━━━ Exercise passage ━━━

Here, we hypothesize that self-reproducing metabolisms emerge as a subset of autocatalyzed reactions within a Turing-complete set. To validate this idea, we introduce *combinatory chemistry*, an artificial chemistry designed to capture the core computational properties of living systems. It consists in a set of autocatalyzed reactions that are based on the rewriting rules of *combinatory logic* (Curry et al., 1958; Schönfinkel, 1924). These reactions inherit from the original rewiring rules the capacity to perform universal computation. Furthermore, we adapted the rules so that the ensuing reactions would have conservative dynamics. Completing the set of possible reactions, there are random mixing rules that act at a far lower rate.

The resulting chemical system is strongly constructive (Fontana et al., 1993), which means that as the system evolves in time it can create—by chance or through the action of its own components—new components that can in turn modify its global dynamics. Furthermore, thanks to its universal computation capabilities, there is no theoretical limit to the complexity that emergent forms can have. On the other hand, because of the conservation dynamics, the memory cost of the system remains constant without needing to introduce external perturbations (such as randomly removing elements from the system), while possibly also providing a natural source of selective pressure.

━━━ Entries provided ━━━

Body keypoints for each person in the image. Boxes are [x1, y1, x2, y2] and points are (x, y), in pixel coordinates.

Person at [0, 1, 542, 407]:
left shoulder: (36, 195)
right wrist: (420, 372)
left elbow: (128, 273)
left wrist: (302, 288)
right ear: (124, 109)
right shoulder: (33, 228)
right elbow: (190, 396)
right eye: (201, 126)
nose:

━━━

=== Tasks to perform ===
(a) In the combinatory chemistry passage, what are the autocatalyzed reactions based on?
(b) Print the combinatory chemistry passage between "The resulting chemical" and "of selective pressure.", inclusive.
(c) According to the combinatory chemistry passage, why does the system's memory cost stay constant?
Answer from the text alone, without drawing on the records.

=== Answers ===
(a) They are based on the rewriting rules of combinatory logic.

(b)
The resulting chemical system is strongly constructive (Fontana et al., 1993), which means that as the system evolves in time it can create—by chance or through the action of its own components—new components that can in turn modify its global dynamics. Furthermore, thanks to its universal computation capabilities, there is no theoretical limit to the complexity that emergent forms can have. On the other hand, because of the conservation dynamics, the memory cost of the system remains constant without needing to introduce external perturbations (such as randomly removing elements from the system), while possibly also providing a natural source of selective pressure.

(c) The rules were adapted so that the reactions have conservative dynamics. Because of this, the memory cost remains constant without external perturbations such as randomly removing elements from the system.